» **WORK REQUEST**
Reproduce the text of the records below verbatim, leaving out the pictures.
--- START ---
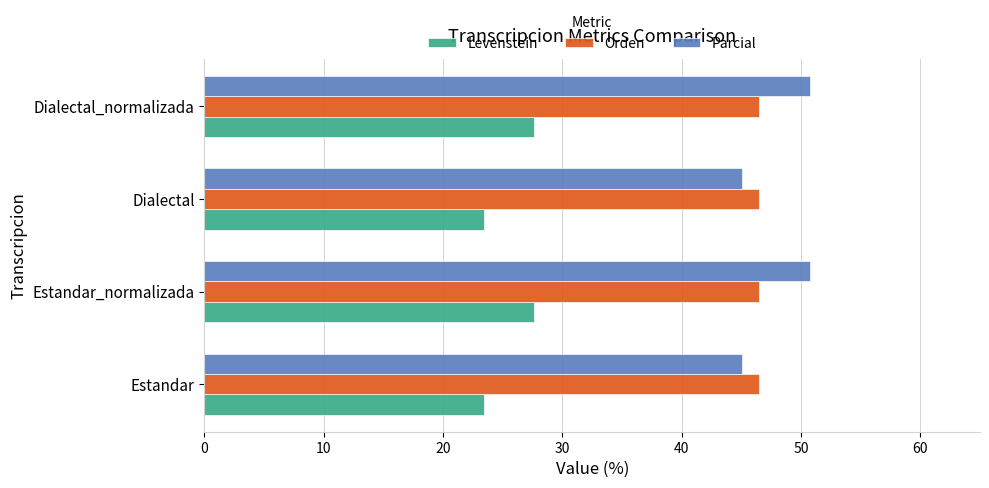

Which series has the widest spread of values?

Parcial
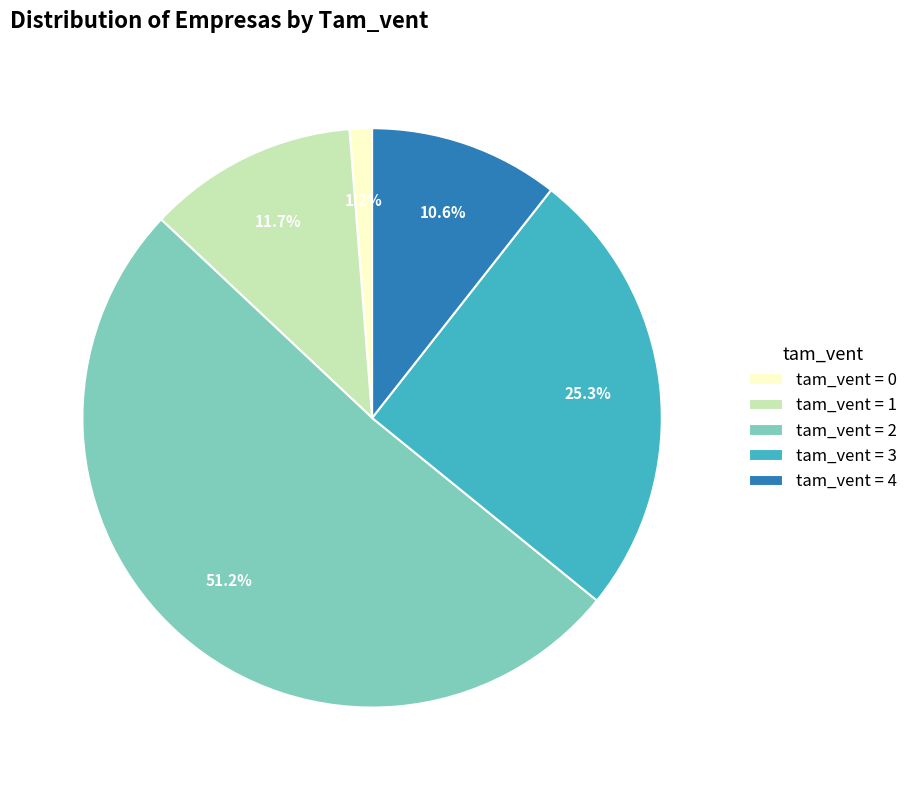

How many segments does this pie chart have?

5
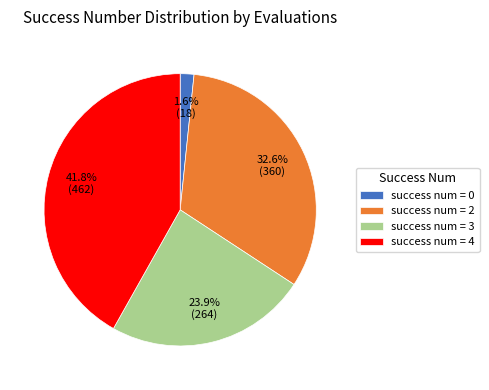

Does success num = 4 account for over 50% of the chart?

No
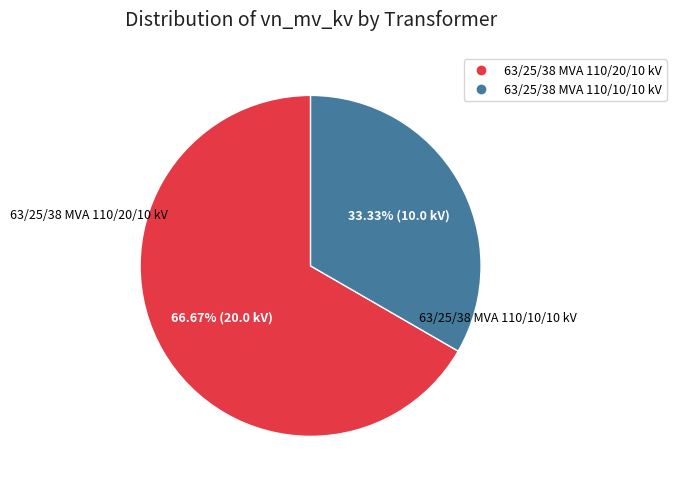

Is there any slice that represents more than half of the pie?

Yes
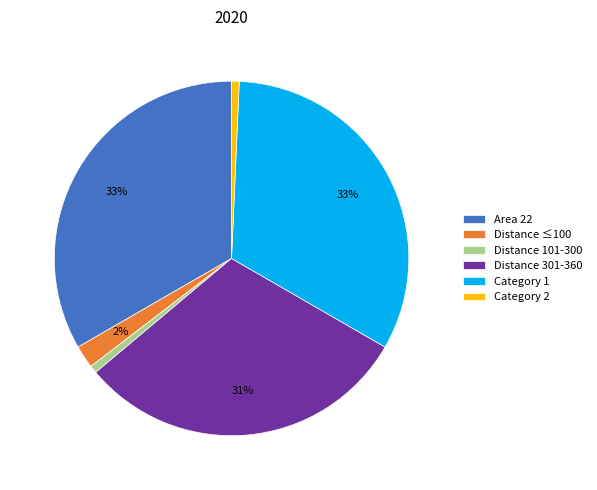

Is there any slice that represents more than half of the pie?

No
--- END ---
» **FINISHED TASK**
Which series has the widest spread of values?

Parcial

How many segments does this pie chart have?

5

Does success num = 4 account for over 50% of the chart?

No

Is there any slice that represents more than half of the pie?

Yes

Is there any slice that represents more than half of the pie?

No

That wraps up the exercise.